Anche nelle specialità del made in Italy la presenza straniera si fa sentire: vale il 32,2% delle vendite, rispetto al 28,5% di vent’anni fa, e realizza performance allineate a quelle del made in Italy in mani italiane (medesimo Roi medio nel decennio al 9%). Inoltre, il made in Italy a controllo straniero garantisce un livello retributivo per addetto significativamente superiore: 77mila euro contro 64mila, per uno scarto pari al 20% circa. Infine, le imprese manifatturiere a controllo estero segnano un maggiore tax rate: 23,2% vs 20,6% di quello delle sole italiane nella media 2019-23
Investimenti trainati da transizione
Nel 2023 gli investimenti materiali delle 1900 società, espressi a prezzi costanti, hanno segnato un incremento del 4,3% sul 2022
L’aspetto più eclatante riguarda l’andamento che contrappone il comparto pubblico, +19,5% sull’anno precedente, a quello privato che è invece in declino (-3,1%). La manifattura non ha realizzato significativi scostamenti sul 2022 (+0,2%), mentre il terziario è in marcato regresso (-6,3%), condizionando l’andamento dei gruppi a controllo estero (-7,4%).

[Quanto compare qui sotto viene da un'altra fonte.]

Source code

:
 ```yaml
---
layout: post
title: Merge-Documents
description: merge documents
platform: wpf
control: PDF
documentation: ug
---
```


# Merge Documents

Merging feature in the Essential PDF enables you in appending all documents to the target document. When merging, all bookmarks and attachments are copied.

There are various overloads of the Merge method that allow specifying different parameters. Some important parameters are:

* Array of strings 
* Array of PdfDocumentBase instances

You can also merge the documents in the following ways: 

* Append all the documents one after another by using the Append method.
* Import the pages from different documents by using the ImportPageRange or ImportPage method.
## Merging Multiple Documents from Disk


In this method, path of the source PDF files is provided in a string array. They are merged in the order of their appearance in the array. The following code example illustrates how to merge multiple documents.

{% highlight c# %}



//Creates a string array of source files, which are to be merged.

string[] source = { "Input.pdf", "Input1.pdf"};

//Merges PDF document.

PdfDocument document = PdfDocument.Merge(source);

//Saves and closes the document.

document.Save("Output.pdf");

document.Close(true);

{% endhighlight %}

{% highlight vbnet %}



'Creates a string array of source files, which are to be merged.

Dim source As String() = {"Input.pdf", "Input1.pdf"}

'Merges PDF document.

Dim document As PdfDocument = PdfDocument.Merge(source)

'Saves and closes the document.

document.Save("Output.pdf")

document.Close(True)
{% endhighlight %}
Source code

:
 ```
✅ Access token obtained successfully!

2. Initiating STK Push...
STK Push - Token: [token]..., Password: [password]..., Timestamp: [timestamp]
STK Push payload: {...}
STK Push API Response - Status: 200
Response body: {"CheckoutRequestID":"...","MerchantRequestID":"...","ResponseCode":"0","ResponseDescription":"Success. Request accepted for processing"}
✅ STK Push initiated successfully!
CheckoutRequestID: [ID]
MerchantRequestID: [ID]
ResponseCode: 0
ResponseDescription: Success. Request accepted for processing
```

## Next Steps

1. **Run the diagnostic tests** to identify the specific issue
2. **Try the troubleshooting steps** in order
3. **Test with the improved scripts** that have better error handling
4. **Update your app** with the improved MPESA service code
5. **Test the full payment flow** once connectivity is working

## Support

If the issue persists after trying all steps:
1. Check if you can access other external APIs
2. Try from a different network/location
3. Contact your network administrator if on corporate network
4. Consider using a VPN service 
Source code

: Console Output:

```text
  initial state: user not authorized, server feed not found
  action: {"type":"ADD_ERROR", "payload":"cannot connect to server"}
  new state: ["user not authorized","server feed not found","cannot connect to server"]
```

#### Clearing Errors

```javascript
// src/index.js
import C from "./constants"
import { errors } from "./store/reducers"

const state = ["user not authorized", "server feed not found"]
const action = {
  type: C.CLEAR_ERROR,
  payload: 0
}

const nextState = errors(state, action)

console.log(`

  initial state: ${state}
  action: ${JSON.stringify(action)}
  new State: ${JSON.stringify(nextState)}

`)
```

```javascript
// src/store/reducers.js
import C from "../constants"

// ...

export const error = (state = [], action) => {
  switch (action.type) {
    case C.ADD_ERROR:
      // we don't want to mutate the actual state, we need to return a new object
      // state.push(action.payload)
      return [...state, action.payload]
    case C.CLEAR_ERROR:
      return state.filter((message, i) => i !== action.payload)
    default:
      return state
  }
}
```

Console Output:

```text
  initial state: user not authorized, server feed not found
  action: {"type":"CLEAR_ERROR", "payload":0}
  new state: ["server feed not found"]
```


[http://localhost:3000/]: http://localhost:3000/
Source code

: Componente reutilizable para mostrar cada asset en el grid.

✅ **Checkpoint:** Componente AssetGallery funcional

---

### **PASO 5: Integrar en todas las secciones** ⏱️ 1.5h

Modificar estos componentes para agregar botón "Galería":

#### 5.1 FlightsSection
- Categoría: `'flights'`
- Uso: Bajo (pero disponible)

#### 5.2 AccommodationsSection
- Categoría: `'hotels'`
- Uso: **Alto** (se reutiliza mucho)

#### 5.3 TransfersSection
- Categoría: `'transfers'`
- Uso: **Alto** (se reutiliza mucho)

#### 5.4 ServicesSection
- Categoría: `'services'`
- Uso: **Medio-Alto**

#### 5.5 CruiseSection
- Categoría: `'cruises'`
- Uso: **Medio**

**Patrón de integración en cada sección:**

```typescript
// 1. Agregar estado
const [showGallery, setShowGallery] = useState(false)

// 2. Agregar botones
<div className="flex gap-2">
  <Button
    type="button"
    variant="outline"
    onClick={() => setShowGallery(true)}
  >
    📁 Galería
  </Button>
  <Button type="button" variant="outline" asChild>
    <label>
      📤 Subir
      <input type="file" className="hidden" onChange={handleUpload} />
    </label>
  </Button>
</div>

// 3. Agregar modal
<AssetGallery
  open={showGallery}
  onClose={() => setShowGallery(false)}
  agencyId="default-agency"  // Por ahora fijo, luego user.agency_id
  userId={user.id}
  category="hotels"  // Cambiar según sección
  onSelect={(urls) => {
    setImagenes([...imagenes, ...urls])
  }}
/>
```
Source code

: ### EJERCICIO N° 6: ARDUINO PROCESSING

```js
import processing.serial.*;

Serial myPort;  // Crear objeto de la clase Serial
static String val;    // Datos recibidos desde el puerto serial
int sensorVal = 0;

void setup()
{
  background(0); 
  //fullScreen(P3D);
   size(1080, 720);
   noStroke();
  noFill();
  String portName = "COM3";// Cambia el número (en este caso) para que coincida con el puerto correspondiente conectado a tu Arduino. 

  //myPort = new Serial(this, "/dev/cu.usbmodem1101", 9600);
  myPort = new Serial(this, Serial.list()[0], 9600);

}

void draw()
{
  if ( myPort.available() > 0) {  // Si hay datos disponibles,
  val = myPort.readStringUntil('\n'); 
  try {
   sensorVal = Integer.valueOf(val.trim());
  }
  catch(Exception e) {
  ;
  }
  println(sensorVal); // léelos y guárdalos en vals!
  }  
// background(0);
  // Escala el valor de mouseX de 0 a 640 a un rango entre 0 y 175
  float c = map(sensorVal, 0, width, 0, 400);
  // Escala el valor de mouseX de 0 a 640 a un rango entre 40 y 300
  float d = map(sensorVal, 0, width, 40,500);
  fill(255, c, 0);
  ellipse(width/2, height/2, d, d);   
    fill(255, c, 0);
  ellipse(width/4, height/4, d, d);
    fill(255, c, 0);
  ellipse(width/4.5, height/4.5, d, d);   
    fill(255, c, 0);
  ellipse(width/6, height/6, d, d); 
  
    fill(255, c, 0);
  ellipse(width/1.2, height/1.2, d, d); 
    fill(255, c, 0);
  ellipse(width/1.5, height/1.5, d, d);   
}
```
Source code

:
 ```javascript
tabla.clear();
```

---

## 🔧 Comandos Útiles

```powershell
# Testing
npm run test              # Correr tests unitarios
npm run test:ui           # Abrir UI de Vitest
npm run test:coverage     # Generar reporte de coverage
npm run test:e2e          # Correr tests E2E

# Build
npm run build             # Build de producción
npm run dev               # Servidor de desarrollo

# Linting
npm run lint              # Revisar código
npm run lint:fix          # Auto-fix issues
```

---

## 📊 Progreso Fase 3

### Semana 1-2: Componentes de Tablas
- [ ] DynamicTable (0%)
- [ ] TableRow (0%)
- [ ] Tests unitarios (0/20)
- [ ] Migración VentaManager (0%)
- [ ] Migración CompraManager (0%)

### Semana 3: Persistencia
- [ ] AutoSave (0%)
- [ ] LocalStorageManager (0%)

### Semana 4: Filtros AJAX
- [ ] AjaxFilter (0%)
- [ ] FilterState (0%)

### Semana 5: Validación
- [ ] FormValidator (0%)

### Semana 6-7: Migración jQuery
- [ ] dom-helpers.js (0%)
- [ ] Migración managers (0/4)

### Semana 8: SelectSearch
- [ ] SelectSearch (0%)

Nel segmento pubblico gli investimenti hanno beneficiato dello sviluppo delle fonti energetiche rinnovabili, dell’ammodernamento e digitalizzazione delle reti con finalità di elettrificazione e decarbonizzazione dei consumi e dell’installazione delle infrastrutture al servizio della mobilità elettrica. Al netto della componente legata alle energie rinnovabili, la campagna investimenti del 2023 appare quindi all’insegna di una prudenza indotta dall’incertezza prospettica del contesto e dal livello dei tassi d’interesse. Il pur generoso cash-flow non è stato in grado di contrastare la generale instabilità.